Four in five easy-access savers still keep their cash in accounts paying less than 0.1 per cent interest despite rates increasing at the fastest pace in a decade, new data has revealed.
Although the average saver could net £176 in a year by switching to the best-paying account, many are yet to take advantage of the chance to earn higher returns according to analysis of CACI figures by Paragon Bank.
Easy-access savings make up nearly two-thirds of all savings balances, with the average balance being £12,511.
But legacy savers, dubbed ‘insult accounts’ for their miniscule rates, leave those with money in them lagging far behind the better deals in the market.
Below par: Analysis of the latest CACI data showed that £418billion of savers’ money continues to languish in savings accounts paying less than 0.1%
Someone with £12,511 stashed away in an account paying 0.1 per cent or less could expect to earn a maximum of £12.51 in interest in a year.
In contrast, stashing that same amount into the best-paying 1.5 per cent easy-access deal, which is offered by Chase Bank to its current account customers, would earn £189 after one year – a difference of £176.49.
This is Money’s editor, Simon Lambert, recently described accounts paying less than 0.1 per cent interest as insult accounts.
‘These are the legacy savings accounts paying such a pitiful rate of interest that to do so is an insult,’ said Lambert. ‘It would be better to not get any interest at all.’
Based on CACI’s database, which captures savings data from more than 30 leading providers, £418 billion of savers’ money is in these accounts.
Major banks including HSBC, Lloyds Bank, NatWest and Barclays all offer easy-access rates of 0.1 per cent or less.

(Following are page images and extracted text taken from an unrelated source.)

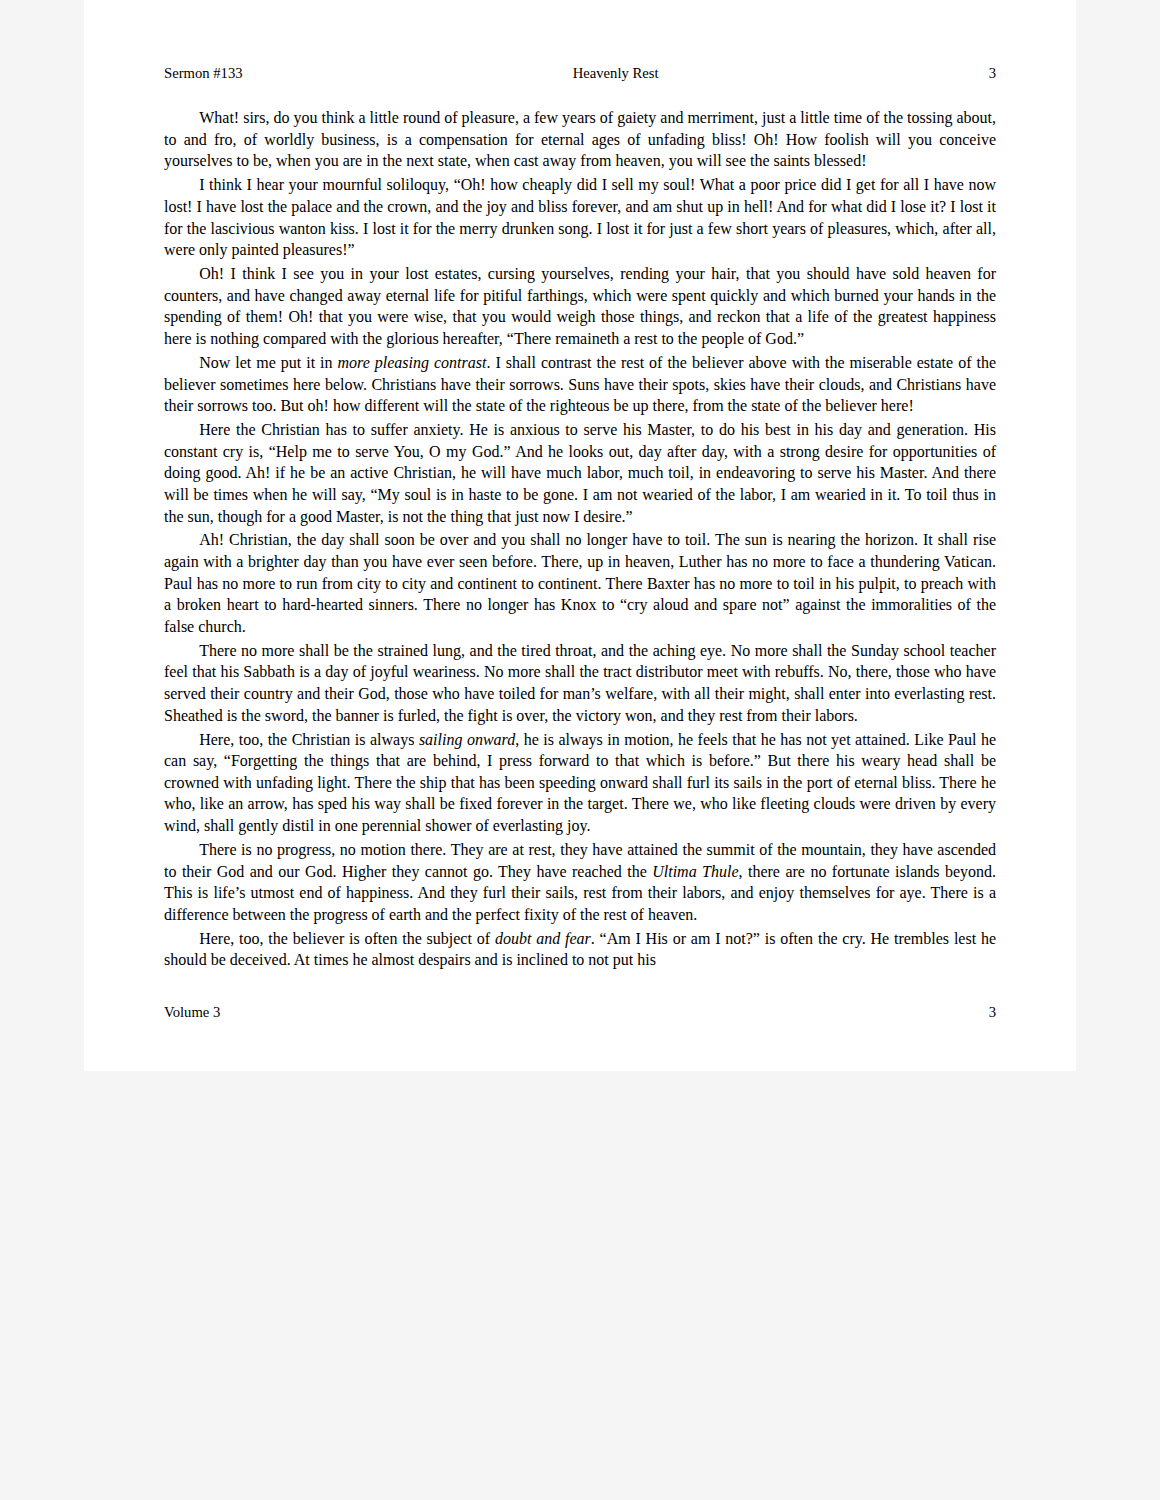Sermon #133 Heavenly Rest 3
What! sirs, do you think a little round of pleasure, a few years of gaiety and merriment, just a little time of the tossing about, to and fro, of worldly business, is a compensation for eternal ages of unfading bliss! Oh! How foolish will you conceive yourselves to be, when you are in the next state, when cast away from heaven, you will see the saints blessed!
I think I hear your mournful soliloquy, “Oh! how cheaply did I sell my soul! What a poor price did I get for all I have now lost! I have lost the palace and the crown, and the joy and bliss forever, and am shut up in hell! And for what did I lose it? I lost it for the lascivious wanton kiss. I lost it for the merry drunken song. I lost it for just a few short years of pleasures, which, after all, were only painted pleasures!”
Oh! I think I see you in your lost estates, cursing yourselves, rending your hair, that you should have sold heaven for counters, and have changed away eternal life for pitiful farthings, which were spent quickly and which burned your hands in the spending of them! Oh! that you were wise, that you would weigh those things, and reckon that a life of the greatest happiness here is nothing compared with the glorious hereafter, “There remaineth a rest to the people of God.”
Now let me put it in more pleasing contrast. I shall contrast the rest of the believer above with the miserable estate of the believer sometimes here below. Christians have their sorrows. Suns have their spots, skies have their clouds, and Christians have their sorrows too. But oh! how different will the state of the righteous be up there, from the state of the believer here!
Here the Christian has to suffer anxiety. He is anxious to serve his Master, to do his best in his day and generation. His constant cry is, “Help me to serve You, O my God.” And he looks out, day after day, with a strong desire for opportunities of doing good. Ah! if he be an active Christian, he will have much labor, much toil, in endeavoring to serve his Master. And there will be times when he will say, “My soul is in haste to be gone. I am not wearied of the labor, I am wearied in it. To toil thus in the sun, though for a good Master, is not the thing that just now I desire.”
Ah! Christian, the day shall soon be over and you shall no longer have to toil. The sun is nearing the horizon. It shall rise again with a brighter day than you have ever seen before. There, up in heaven, Luther has no more to face a thundering Vatican. Paul has no more to run from city to city and continent to continent. There Baxter has no more to toil in his pulpit, to preach with a broken heart to hard-hearted sinners. There no longer has Knox to “cry aloud and spare not” against the immoralities of the false church.
There no more shall be the strained lung, and the tired throat, and the aching eye. No more shall the Sunday school teacher feel that his Sabbath is a day of joyful weariness. No more shall the tract distributor meet with rebuffs. No, there, those who have served their country and their God, those who have toiled for man’s welfare, with all their might, shall enter into everlasting rest. Sheathed is the sword, the banner is furled, the fight is over, the victory won, and they rest from their labors.
Here, too, the Christian is always sailing onward, he is always in motion, he feels that he has not yet attained. Like Paul he can say, “Forgetting the things that are behind, I press forward to that which is before.” But there his weary head shall be crowned with unfading light. There the ship that has been speeding onward shall furl its sails in the port of eternal bliss. There he who, like an arrow, has sped his way shall be fixed forever in the target. There we, who like fleeting clouds were driven by every wind, shall gently distil in one perennial shower of everlasting joy.
There is no progress, no motion there. They are at rest, they have attained the summit of the mountain, they have ascended to their God and our God. Higher they cannot go. They have reached the Ultima Thule, there are no fortunate islands beyond. This is life’s utmost end of happiness. And they furl their sails, rest from their labors, and enjoy themselves for aye. There is a difference between the progress of earth and the perfect fixity of the rest of heaven.
Here, too, the believer is often the subject of doubt and fear. “Am I His or am I not?” is often the cry. He trembles lest he should be deceived. At times he almost despairs and is inclined to not put his
Volume 3 3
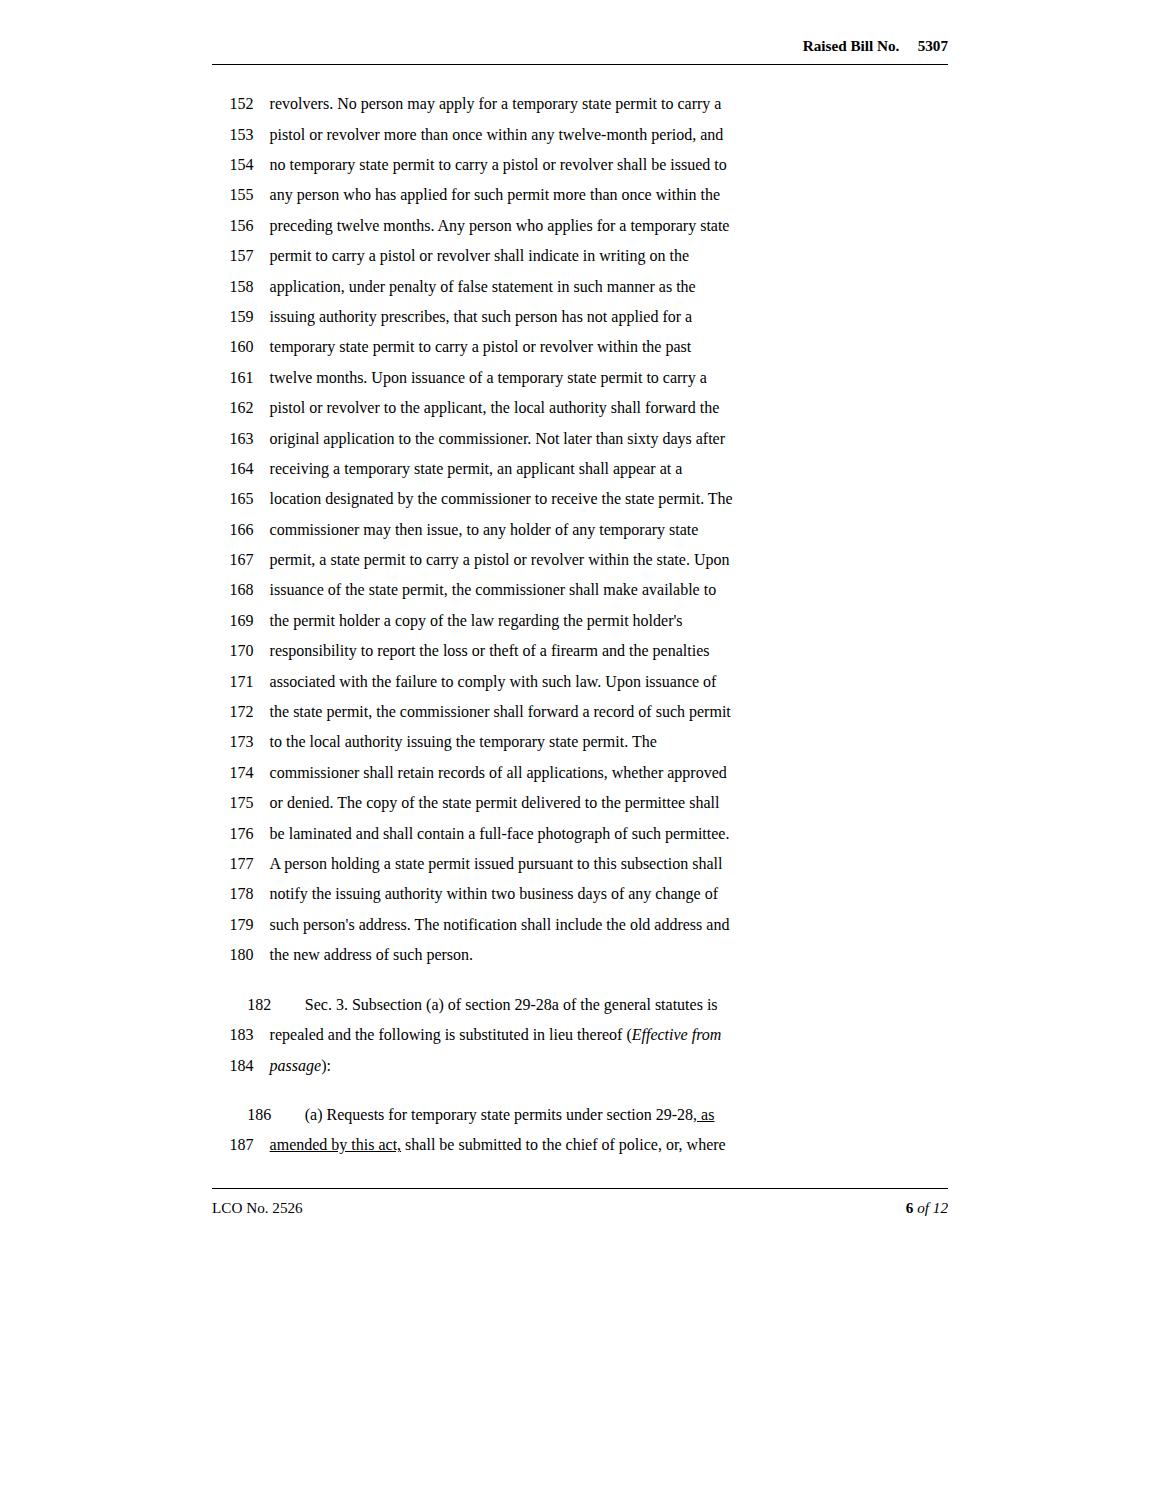Raised Bill No. 5307
revolvers. No person may apply for a temporary state permit to carry a
pistol or revolver more than once within any twelve-month period, and
no temporary state permit to carry a pistol or revolver shall be issued to
any person who has applied for such permit more than once within the
preceding twelve months. Any person who applies for a temporary state
permit to carry a pistol or revolver shall indicate in writing on the
application, under penalty of false statement in such manner as the
issuing authority prescribes, that such person has not applied for a
temporary state permit to carry a pistol or revolver within the past
twelve months. Upon issuance of a temporary state permit to carry a
pistol or revolver to the applicant, the local authority shall forward the
original application to the commissioner. Not later than sixty days after
receiving a temporary state permit, an applicant shall appear at a
location designated by the commissioner to receive the state permit. The
commissioner may then issue, to any holder of any temporary state
permit, a state permit to carry a pistol or revolver within the state. Upon
issuance of the state permit, the commissioner shall make available to
the permit holder a copy of the law regarding the permit holder's
responsibility to report the loss or theft of a firearm and the penalties
associated with the failure to comply with such law. Upon issuance of
the state permit, the commissioner shall forward a record of such permit
to the local authority issuing the temporary state permit. The
commissioner shall retain records of all applications, whether approved
or denied. The copy of the state permit delivered to the permittee shall
be laminated and shall contain a full-face photograph of such permittee.
A person holding a state permit issued pursuant to this subsection shall
notify the issuing authority within two business days of any change of
such person's address. The notification shall include the old address and
the new address of such person.
Sec. 3. Subsection (a) of section 29-28a of the general statutes is
repealed and the following is substituted in lieu thereof (Effective from
passage):
(a) Requests for temporary state permits under section 29-28, as
amended by this act, shall be submitted to the chief of police, or, where
LCO No. 2526 6 of 12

Derek Sprawling, Paragon Bank savings director, said: ‘It is remarkable that £400 billion of savers’ money is sitting in accounts paying up to 0.1 per cent and it demonstrates how the high street banks rely on consumer apathy.
‘In this inflationary environment, I would urge savers to make their money work as hard as possible for them and to seek better rates of return for their finances.
‘Unfortunately, for too many people convenience trumps rate, but that needs to change.’
Could rising rates spring savers into action?
Average fixed rates savings deals have seen their biggest monthly rise in over a decade in May, according to Moneyfacts.
The average one-year interest rate rose month-on-month to 1.24 per cent, up from just 0.44 per cent this time last year.
Meanwhile the average easy-access deal now pays 0.39 per cent, up from 0.16 per cent, a year ago.
The best easy-access deals have not been this high since before the pandemic, whilst the best fixed rate deals have not reached the heights they are today since Spring 2016.
The three best paying easy-access savings deals now all pay 1.3 per cent or more.
Al Rayan Bank is paying 1.31 per cent and Gatehouse Bank is paying 1.3 per cent, whilst Chase Bank is offering a market leading 1.5 per cent – though that deal is only open to its current account customers.
The best one-year fixed rate deals are offered by Al Rayan Bank and Secure Trust Bank paying 2.26 per cent respectively. This is closely followed by Investec paying 2.25 per cent.
The best two-year fixed deals are offered by Oxbury Bank and Secure Trust Bank, both paying 2.6 per cent.
All these banks are registered with the Financial Conduct Authority and signed up to the Financial Services Compensation Scheme, protecting up to £85,000 per person, or in the case of joint accounts, up to £170,000.
For those interested in seeing the top deals, This is Money’s best buy league tables are kept up to date on a daily basis.
|Type of account (min investment)||0% tax||20% tax||40% tax|
|Al Rayan Bank (£5,000+)||2.26||1.77||1.33|
|Secure Trust (£1.000+)||2.26||1.77||1.33|
|Oxbury Bank (£1,000+)||2.60||2.08||1.56|
|Secure Trust (£1,000+)||2.60||2.08||1.56|
|Al Rayan Bank (£5,000+)||2.57||2.06||1.54|
Rachel Springall, finance expert at Moneyfacts said: ‘Savings rates are climbing at a promising pace but the upheavals within the sector are largely fuelled by providers who are competing towards the top end of the market.
‘Those savers who are looking to secure a guaranteed return may be pleased to see competition in the fixed rate sector, but as rates improve, some savers may not be comfortable with locking their money away for longer than a year.
‘Those savers who are comparing their options will need to decide whether to fix or keep their money in a more flexible pot, but also consider their tax-free allowances and any difference in rate between Isas and alternative accounts that do not have a tax-free wrapper.’